• Required action: Copy every entry word for word. Skip the pictures.

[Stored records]
Start of Block
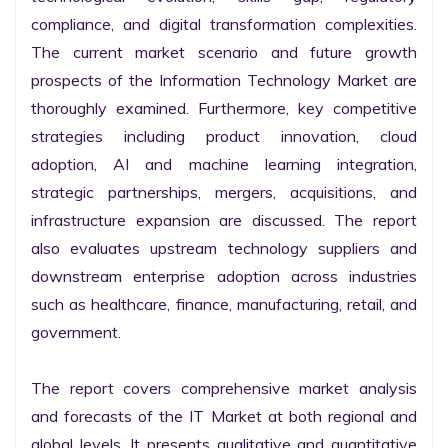
compliance, and digital transformation complexities. 
The current market scenario and future growth 
prospects of the Information Technology Market are 
thoroughly examined. Furthermore, key competitive 
strategies including product innovation, cloud 
adoption, AI and machine learning integration, 
strategic partnerships, mergers, acquisitions, and 
infrastructure expansion are discussed. The report 
also evaluates upstream technology suppliers and 
downstream enterprise adoption across industries 
such as healthcare, finance, manufacturing, retail, and 
government.

The report covers comprehensive market analysis 
and forecasts of the IT Market at both regional and 
global levels. It presents qualitative and quantitative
End of Block
• Final answer:
compliance, and digital transformation complexities. 
The current market scenario and future growth 
prospects of the Information Technology Market are 
thoroughly examined. Furthermore, key competitive 
strategies including product innovation, cloud 
adoption, AI and machine learning integration, 
strategic partnerships, mergers, acquisitions, and 
infrastructure expansion are discussed. The report 
also evaluates upstream technology suppliers and 
downstream enterprise adoption across industries 
such as healthcare, finance, manufacturing, retail, and 
government.

The report covers comprehensive market analysis 
and forecasts of the IT Market at both regional and 
global levels. It presents qualitative and quantitative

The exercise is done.